A Neutralization reaction occurs when a strong acid reacts with a strong base to produce water and a salt (ionic compound).
In our case, sulfuric acid (strong acid) will react with sodium hydroxide (strong base) to form water and sodium sulfate:

${H}_{2} S {O}_{4} + 2 N a O H \rightarrow N {a}_{2} S {O}_{4} + 2 {H}_{2} O$

We start with the units that we want to end up with and we set that equal to our given value, which will be multiplied by a conversion factor (the molar ratio from the balanced chemical equation).
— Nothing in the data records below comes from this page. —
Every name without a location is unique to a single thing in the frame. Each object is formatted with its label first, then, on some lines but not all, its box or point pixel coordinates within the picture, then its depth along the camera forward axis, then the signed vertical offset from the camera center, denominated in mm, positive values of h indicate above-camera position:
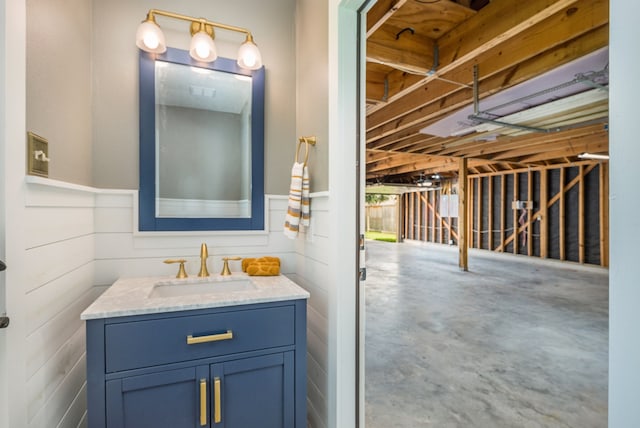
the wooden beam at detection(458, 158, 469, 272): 6484 -33
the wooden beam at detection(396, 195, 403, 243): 13016 -311
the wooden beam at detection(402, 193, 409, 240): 12953 +22
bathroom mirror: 1698 +398
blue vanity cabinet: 1104 -598
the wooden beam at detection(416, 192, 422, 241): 12211 +59
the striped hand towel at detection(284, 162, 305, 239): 1652 +67
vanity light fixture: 1593 +916
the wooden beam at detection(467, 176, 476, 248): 10074 +385
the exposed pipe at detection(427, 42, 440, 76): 2598 +1292
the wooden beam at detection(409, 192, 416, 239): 12616 -141
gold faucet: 1697 -264
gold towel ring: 1669 +381
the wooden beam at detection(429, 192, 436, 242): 11477 -92
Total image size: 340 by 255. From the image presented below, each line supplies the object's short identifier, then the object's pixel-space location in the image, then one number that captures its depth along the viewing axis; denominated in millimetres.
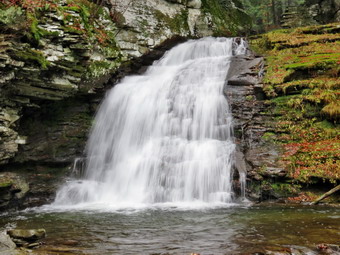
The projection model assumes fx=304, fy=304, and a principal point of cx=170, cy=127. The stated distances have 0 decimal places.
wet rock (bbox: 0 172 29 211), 10280
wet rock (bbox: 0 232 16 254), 4520
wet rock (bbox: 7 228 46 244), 5168
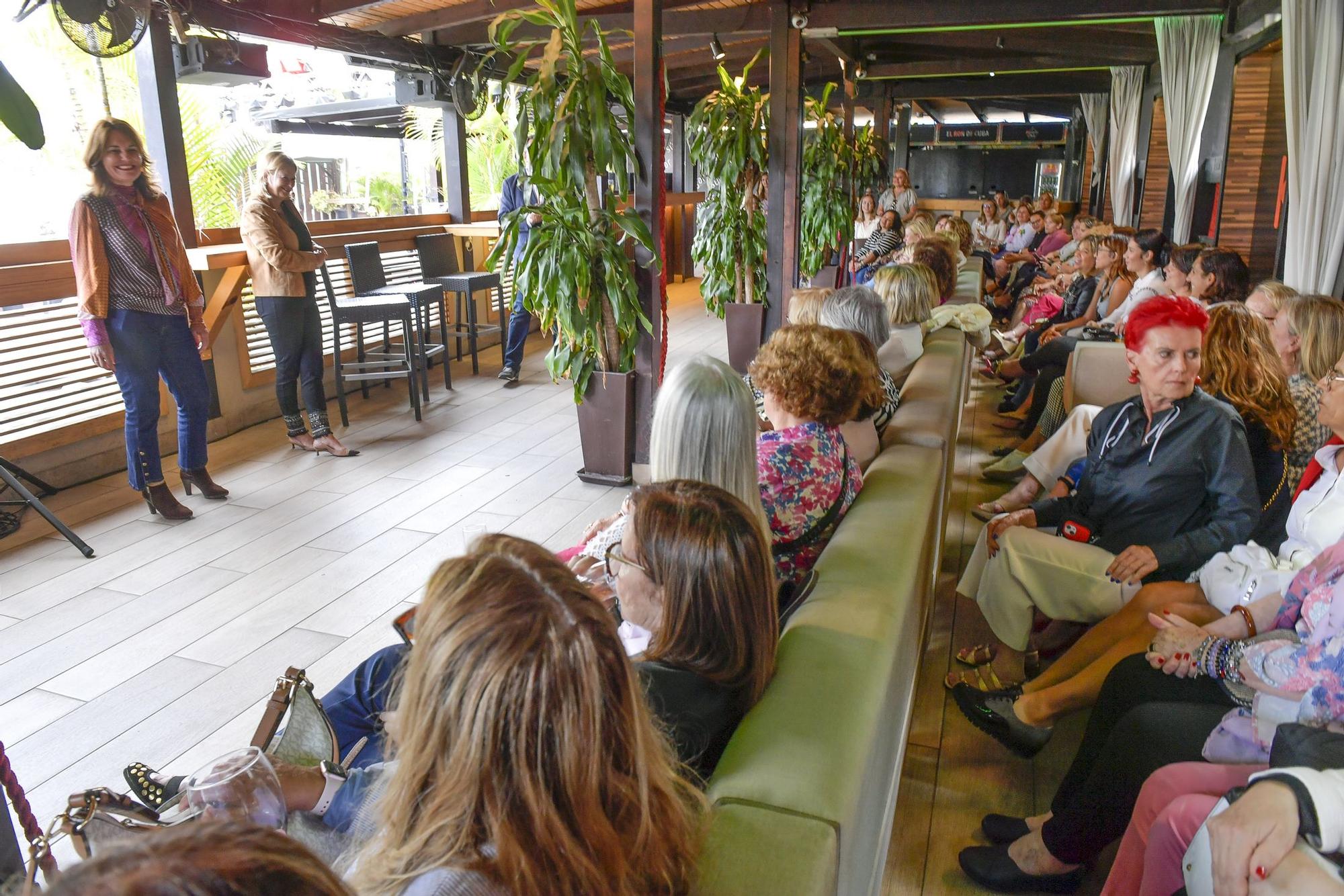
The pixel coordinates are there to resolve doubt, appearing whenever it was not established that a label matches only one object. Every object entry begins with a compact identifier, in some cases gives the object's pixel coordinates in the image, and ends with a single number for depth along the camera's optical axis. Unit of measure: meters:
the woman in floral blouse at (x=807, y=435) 2.06
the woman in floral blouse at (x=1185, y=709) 1.58
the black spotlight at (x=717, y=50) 6.59
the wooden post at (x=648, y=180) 4.14
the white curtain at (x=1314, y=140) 3.82
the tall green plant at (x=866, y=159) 9.73
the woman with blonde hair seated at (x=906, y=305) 4.04
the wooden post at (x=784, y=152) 6.13
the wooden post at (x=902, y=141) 14.97
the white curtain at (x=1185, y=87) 6.45
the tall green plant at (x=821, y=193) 7.71
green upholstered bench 0.97
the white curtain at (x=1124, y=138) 9.16
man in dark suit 6.11
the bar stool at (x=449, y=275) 6.30
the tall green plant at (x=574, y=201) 3.84
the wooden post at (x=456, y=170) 7.45
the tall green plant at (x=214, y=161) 7.70
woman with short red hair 2.23
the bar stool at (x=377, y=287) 5.52
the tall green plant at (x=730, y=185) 6.15
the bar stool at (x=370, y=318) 5.14
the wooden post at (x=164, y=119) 4.70
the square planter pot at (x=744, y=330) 6.48
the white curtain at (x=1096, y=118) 12.08
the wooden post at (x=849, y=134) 8.43
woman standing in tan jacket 4.44
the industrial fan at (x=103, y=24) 3.84
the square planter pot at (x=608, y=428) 4.24
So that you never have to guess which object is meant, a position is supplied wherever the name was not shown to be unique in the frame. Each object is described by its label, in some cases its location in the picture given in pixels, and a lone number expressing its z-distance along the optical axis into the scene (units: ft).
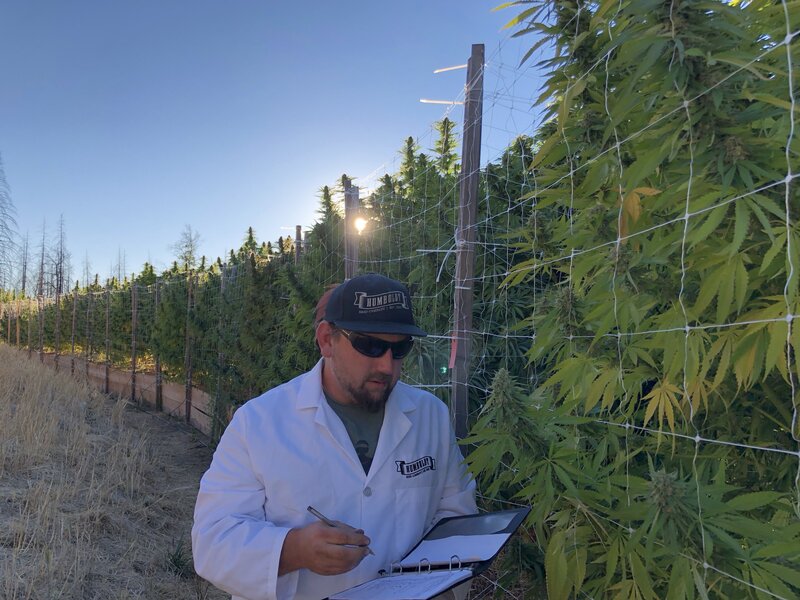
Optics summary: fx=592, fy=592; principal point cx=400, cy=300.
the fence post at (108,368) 56.94
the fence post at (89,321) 63.41
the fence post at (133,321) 49.55
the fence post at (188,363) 37.45
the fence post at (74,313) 68.10
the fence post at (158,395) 43.78
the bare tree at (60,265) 168.96
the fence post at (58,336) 71.60
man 5.75
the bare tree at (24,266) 167.70
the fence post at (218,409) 29.48
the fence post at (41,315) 80.97
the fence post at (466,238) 9.50
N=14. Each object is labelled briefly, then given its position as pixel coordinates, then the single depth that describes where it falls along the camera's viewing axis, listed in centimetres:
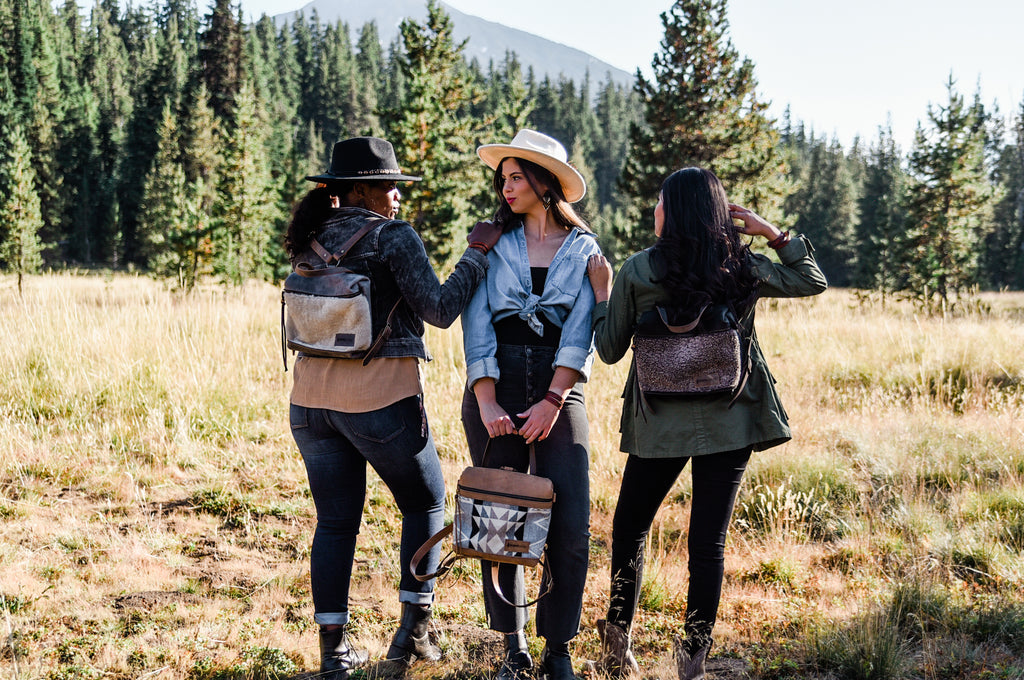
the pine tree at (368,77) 7000
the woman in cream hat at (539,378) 236
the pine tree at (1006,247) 4316
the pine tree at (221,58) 4719
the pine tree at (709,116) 2011
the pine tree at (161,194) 3861
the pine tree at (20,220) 3066
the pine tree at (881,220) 3622
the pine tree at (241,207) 2750
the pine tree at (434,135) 2391
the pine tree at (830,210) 5069
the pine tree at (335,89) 7288
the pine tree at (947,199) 2092
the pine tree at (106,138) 4994
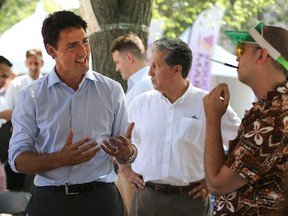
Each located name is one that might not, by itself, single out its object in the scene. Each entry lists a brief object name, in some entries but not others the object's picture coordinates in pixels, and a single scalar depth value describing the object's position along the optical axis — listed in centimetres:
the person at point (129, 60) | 715
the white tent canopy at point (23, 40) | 1459
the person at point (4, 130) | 888
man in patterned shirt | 358
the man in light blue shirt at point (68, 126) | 442
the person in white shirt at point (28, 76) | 977
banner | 1302
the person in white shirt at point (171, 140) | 542
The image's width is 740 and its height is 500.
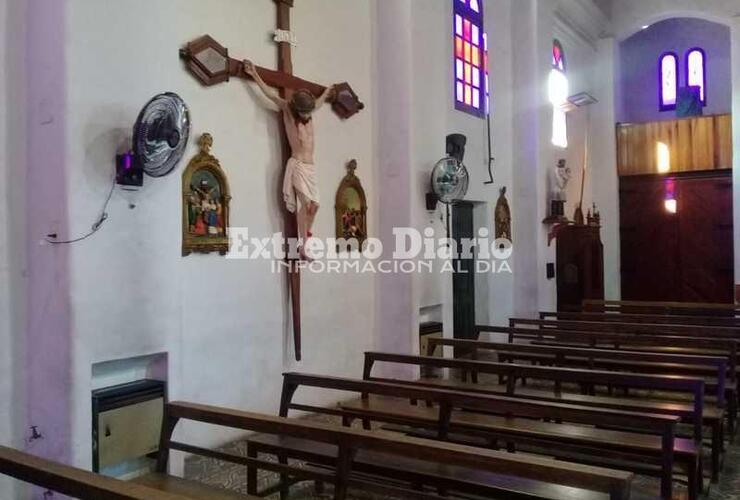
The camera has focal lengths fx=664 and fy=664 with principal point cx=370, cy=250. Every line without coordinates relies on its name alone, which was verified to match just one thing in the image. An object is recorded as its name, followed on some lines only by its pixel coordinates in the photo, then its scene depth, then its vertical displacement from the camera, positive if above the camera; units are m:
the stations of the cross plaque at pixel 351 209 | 6.70 +0.54
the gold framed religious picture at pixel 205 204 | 5.04 +0.46
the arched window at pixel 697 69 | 14.49 +4.11
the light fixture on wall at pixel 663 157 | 13.12 +1.97
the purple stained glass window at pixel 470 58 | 9.04 +2.84
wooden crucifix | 5.11 +1.59
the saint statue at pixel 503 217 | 9.90 +0.62
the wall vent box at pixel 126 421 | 3.99 -0.98
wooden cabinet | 11.42 -0.16
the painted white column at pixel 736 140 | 11.52 +2.01
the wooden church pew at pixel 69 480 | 2.13 -0.74
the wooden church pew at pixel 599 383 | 3.89 -0.78
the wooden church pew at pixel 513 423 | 3.21 -1.00
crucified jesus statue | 5.78 +0.92
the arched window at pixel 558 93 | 11.79 +3.01
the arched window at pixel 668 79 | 14.86 +3.98
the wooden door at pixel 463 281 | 9.20 -0.30
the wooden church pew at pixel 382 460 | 2.35 -0.78
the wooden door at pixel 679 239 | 12.84 +0.34
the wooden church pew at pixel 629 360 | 4.86 -0.80
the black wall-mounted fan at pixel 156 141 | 4.06 +0.76
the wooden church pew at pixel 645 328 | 6.41 -0.75
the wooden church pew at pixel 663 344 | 4.46 -0.85
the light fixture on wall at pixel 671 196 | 13.20 +1.20
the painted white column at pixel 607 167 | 13.58 +1.85
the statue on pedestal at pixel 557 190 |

The $98.08 \frac{g}{m o l}$ represents the molar mass of sulfuric acid and the $40.0 \frac{g}{m o l}$ is the molar mass of sodium hydroxide.

So, what we have is:

$g N a O H$ = $25.0 g {H}_{2} S {O}_{4} \times \frac{1 m o l {H}_{2} S {O}_{4}}{98.08 g {H}_{2} S {O}_{4}} \times \frac{2 m o l N a O H}{1 m o l {H}_{2} S {O}_{4}} \times \frac{40.0 g N a O H}{1 m o l N a O H}$ $=$ $20.4 g$ $N a O H$